Sep 27 2010
The National Science Foundation has announced funding for Dr. Yi Guo’s research at Stevens Institute of Technology into a rigorous mathematical approach to the analysis and control of coupled semiconductor laser systems.
Dr. Guo, from the Department of Electrical and Computer Engineering, will partner with Dr. Leonid Bunimovich at Georgia Institute of Technology, Dr. Yehuda Braiman of Oak Ridge National Laboratory (ORNL), and graduate students at Stevens, Georgia Tech, and the University of Tennessee-Knoxville.
Dr. Guo and her team are approaching semiconductor laser arrays as complex systems exhibiting collective behaviors that can be measured and manipulated to achieve desirable results. Since the 1950s, diverse researchers have been studying collective systems and structures to observe and quantify behavior at the individual agent and system levels. Despite recent progress in the study of these system behaviors, analysis has historically been limited to organizations and structures that produce feedback linearly or offer static observations. Research in laser arrays has also demonstrated limitations in the science, as many studies assume all devices in a system are identical, which is not an accurate representation of realistic scenarios.
Collective behavior is a complex but familiar phenomenon, observable in gene and neuron development, the flocking of birds, and the operation of man-made structures such as large power distribution systems, transportation networks, and computer sensor components. Although relationships between objects in these complex systems have been described, the possibility of working with a laser array presents a unique opportunity to precisely analyze collective behavior in a highly-controlled environment.

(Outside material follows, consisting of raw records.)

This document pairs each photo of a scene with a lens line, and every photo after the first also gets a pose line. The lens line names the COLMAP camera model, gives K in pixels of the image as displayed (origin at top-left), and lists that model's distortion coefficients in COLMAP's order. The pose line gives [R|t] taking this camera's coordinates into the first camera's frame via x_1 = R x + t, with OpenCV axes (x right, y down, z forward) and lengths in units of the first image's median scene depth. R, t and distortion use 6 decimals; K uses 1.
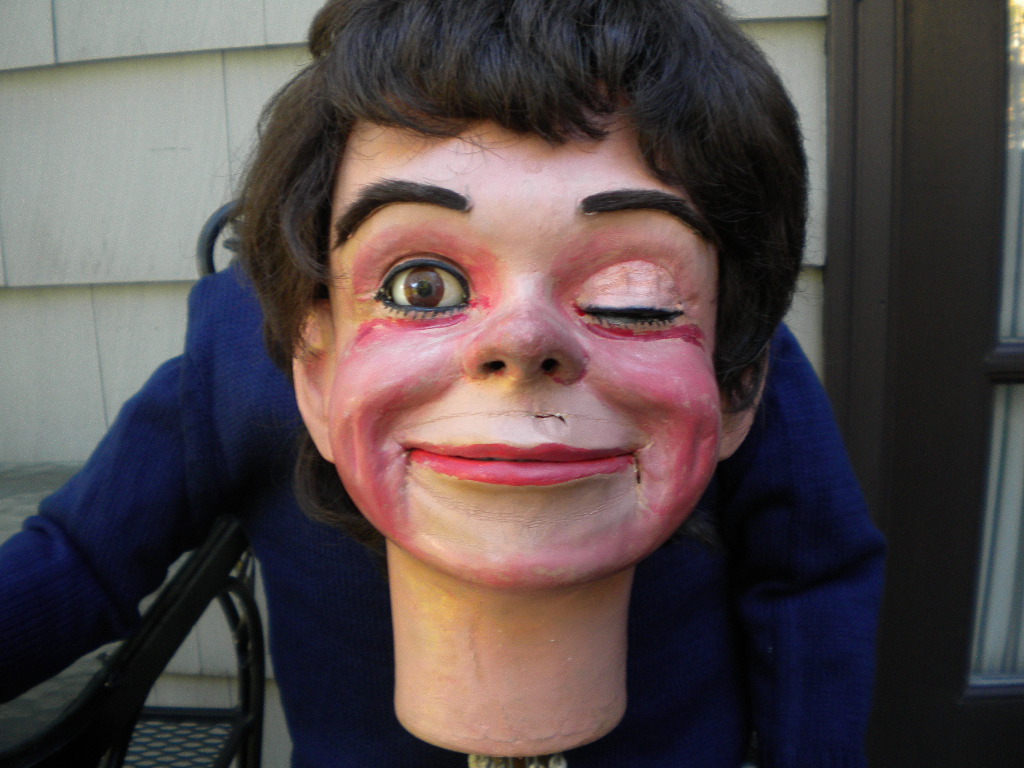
lens RADIAL K [[1060.5, 0, 519.9], [0, 1060.5, 376.2], [0, 0, 1]] dist [-0.110132, 0.000000]
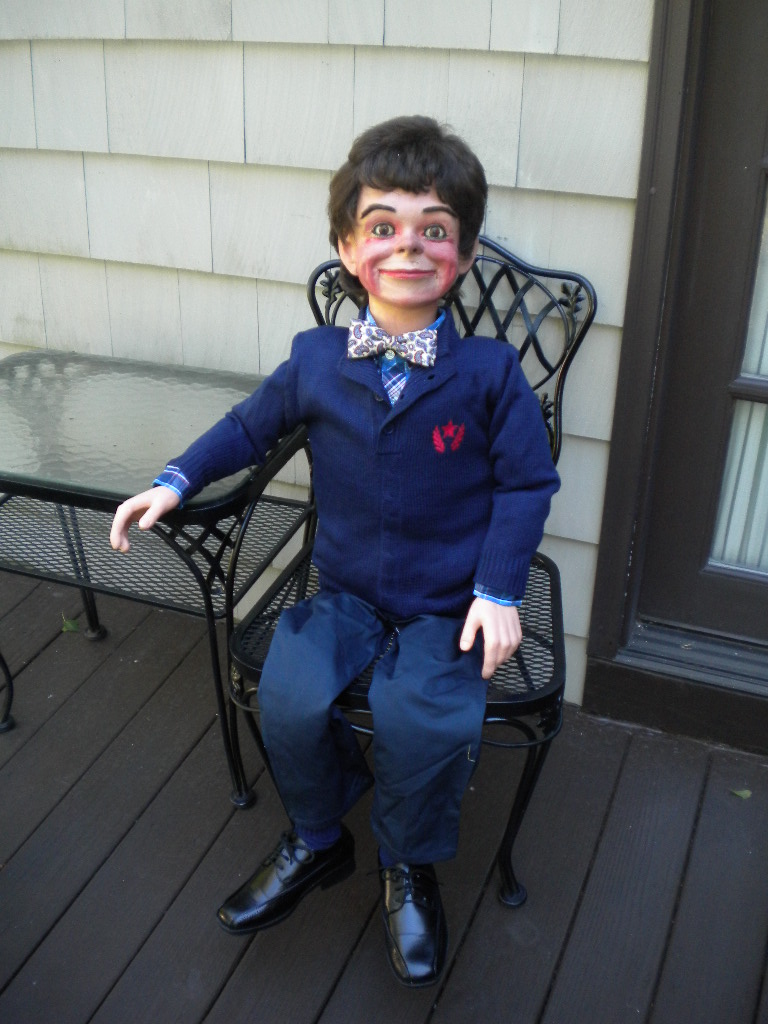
lens RADIAL K [[1060.5, 0, 392.6], [0, 1060.5, 549.0], [0, 0, 1]] dist [-0.110132, 0.000000]
pose [[0.999883, -0.005697, 0.014193, -0.120912], [0.001056, 0.951522, 0.307578, -0.155818], [-0.015257, -0.307527, 0.951417, -3.173307]]
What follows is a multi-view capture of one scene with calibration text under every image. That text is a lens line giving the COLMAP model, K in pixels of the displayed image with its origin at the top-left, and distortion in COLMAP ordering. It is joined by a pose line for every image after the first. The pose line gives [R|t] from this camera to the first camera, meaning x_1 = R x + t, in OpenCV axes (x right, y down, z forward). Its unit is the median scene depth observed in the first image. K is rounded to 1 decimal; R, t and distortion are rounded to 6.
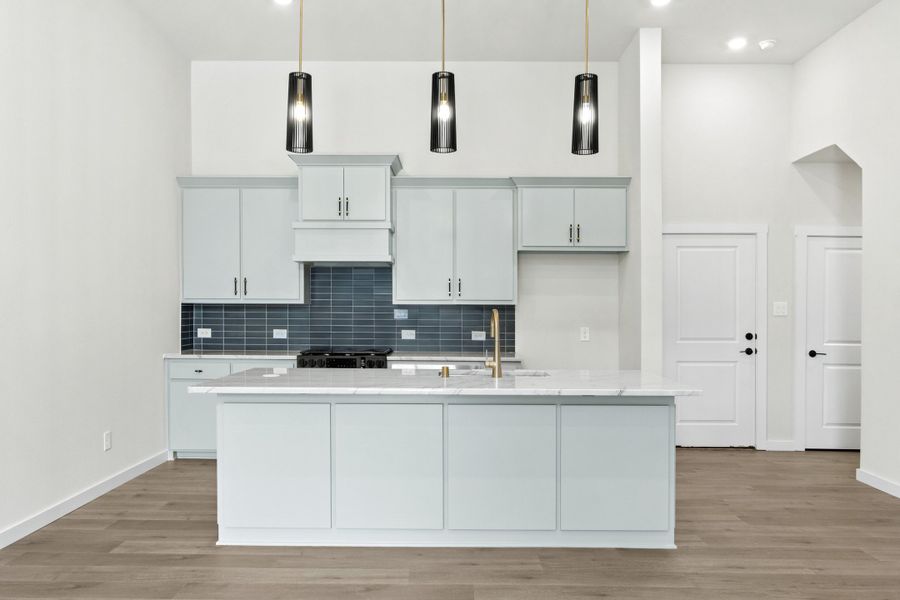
lens RADIAL K [[678.9, 0, 449.1], [0, 678.9, 317.5], [0, 0, 1]] dist [-0.011310, 0.018739]
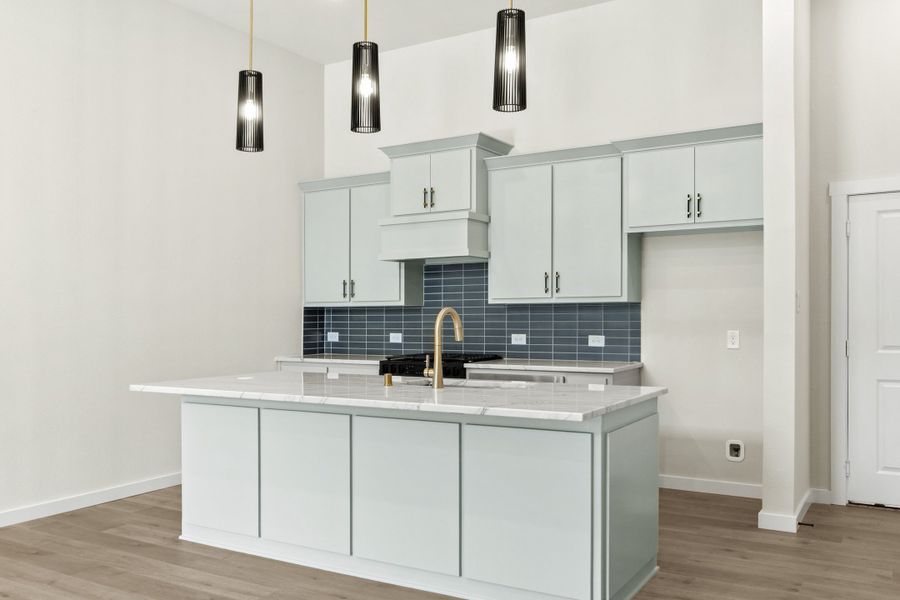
lens RADIAL K [[779.9, 0, 452.1], [0, 779.9, 317.7], [0, 0, 1]] dist [-0.015281, 0.011590]
pose [[0.859163, -0.009952, -0.511606, 0.393322], [0.007067, 0.999946, -0.007584, 0.005108], [0.511654, 0.002900, 0.859187, 0.117287]]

“Semiconductor lasers have many contemporary and future applications to science and industry,” says Dr. Yu-Dong Yao, Director of the Electrical and Computer Engineering Department at Stevens. “Through their focused, mathematical approach, Dr. Guo and her research colleagues will also contribute to our understanding of collective behavior benefiting scientists in many disciplines.”
Coupled lasers act as collective structures since the devices, each operating with a different intrinsic frequency, must be synchronized with one another to derive the exponential results offered by phase-locked beams. Furthermore, a phase-locked system is not necessarily steady, and the synchronization may degenerate to incoherence. Despite these complexities, laser arrays are also interactive and controllable, with distinctly measurable outputs and results. Synchronizing the arrays thus provides the research team an opportunity to systematically test their mathematical model of collective behavior while solving the real-world problem of collective synchronization of laser devices.
“The potential applications of this research go beyond the boundaries of Dr. Guo’s own research and could be applied widely to predict behavior in complex systems studied by biologists, physicists, computer scientists, and other scholars,” says Dr. Michael Bruno, Dean of the Charles V. Schaefer, Jr. School of Engineering and Science. “Her work puts Stevens at the cutting edge of multiple developing research fronts.”